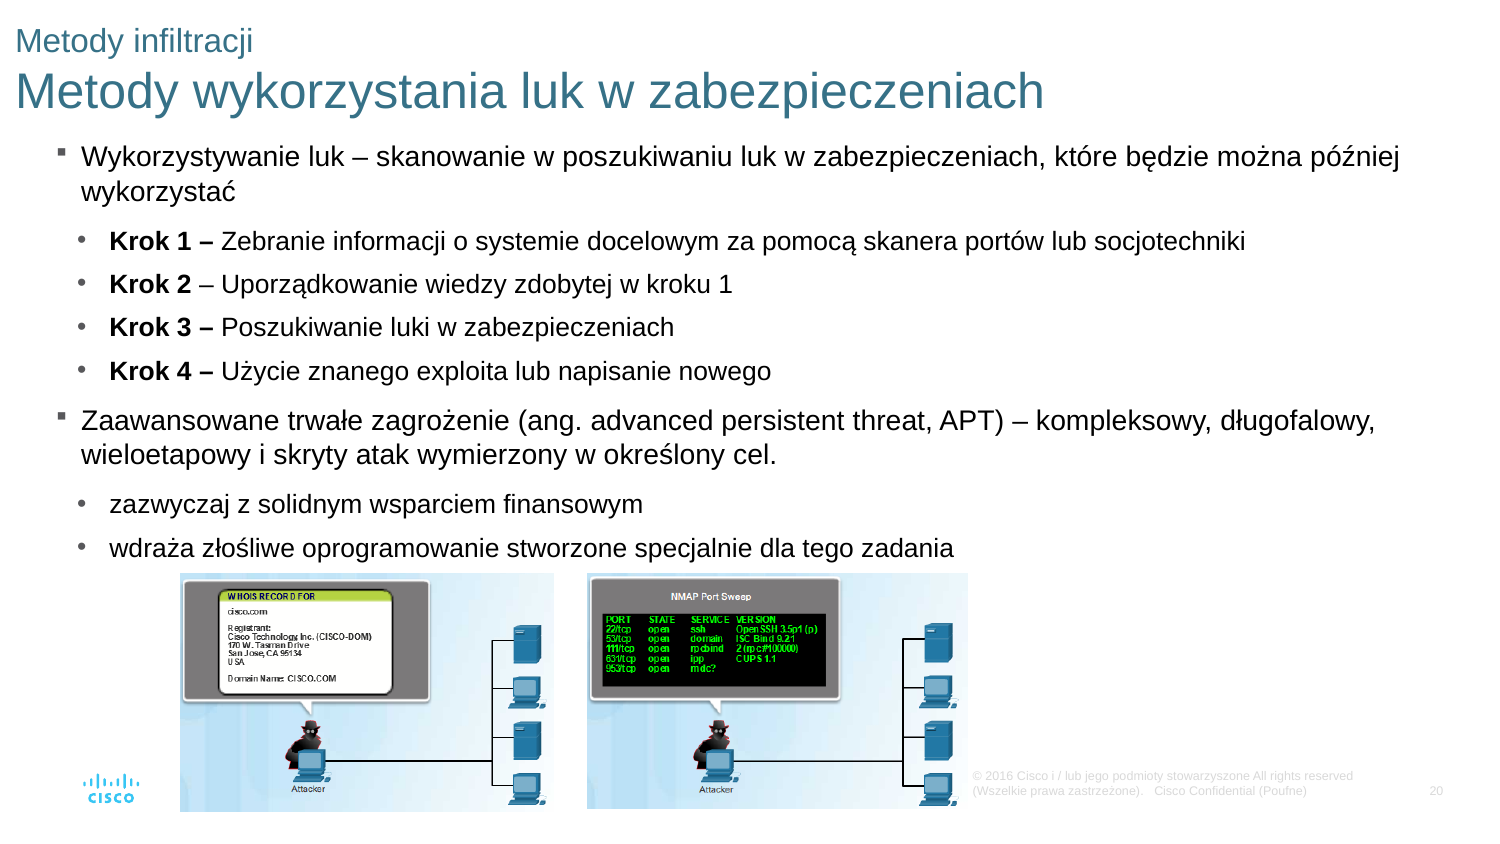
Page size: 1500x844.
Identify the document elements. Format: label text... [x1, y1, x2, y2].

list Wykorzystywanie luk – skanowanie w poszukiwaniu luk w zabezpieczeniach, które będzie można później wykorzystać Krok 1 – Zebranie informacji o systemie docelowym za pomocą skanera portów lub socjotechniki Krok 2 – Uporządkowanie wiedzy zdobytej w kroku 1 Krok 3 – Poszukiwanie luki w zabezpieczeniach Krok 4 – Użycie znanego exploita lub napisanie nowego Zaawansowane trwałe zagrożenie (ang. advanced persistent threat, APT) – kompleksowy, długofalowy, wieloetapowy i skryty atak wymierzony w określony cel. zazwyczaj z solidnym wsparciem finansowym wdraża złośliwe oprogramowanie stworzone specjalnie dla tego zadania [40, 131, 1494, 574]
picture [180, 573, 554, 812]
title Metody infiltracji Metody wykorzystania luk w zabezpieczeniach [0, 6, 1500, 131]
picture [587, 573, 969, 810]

****************************************

[ABOUT THIS TASK]
Give the entries again, exactly and in full, with no image included.

[EXERCISE OUTPUT]
Page size: 1500x844.
Identify the document elements. Format: label text... [x1, y1, x2, y2].

list Wykorzystywanie luk – skanowanie w poszukiwaniu luk w zabezpieczeniach, które będzie można później wykorzystać Krok 1 – Zebranie informacji o systemie docelowym za pomocą skanera portów lub socjotechniki Krok 2 – Uporządkowanie wiedzy zdobytej w kroku 1 Krok 3 – Poszukiwanie luki w zabezpieczeniach Krok 4 – Użycie znanego exploita lub napisanie nowego Zaawansowane trwałe zagrożenie (ang. advanced persistent threat, APT) – kompleksowy, długofalowy, wieloetapowy i skryty atak wymierzony w określony cel. zazwyczaj z solidnym wsparciem finansowym wdraża złośliwe oprogramowanie stworzone specjalnie dla tego zadania [40, 131, 1494, 574]
picture [180, 573, 554, 812]
title Metody infiltracji Metody wykorzystania luk w zabezpieczeniach [0, 6, 1500, 131]
picture [587, 573, 969, 810]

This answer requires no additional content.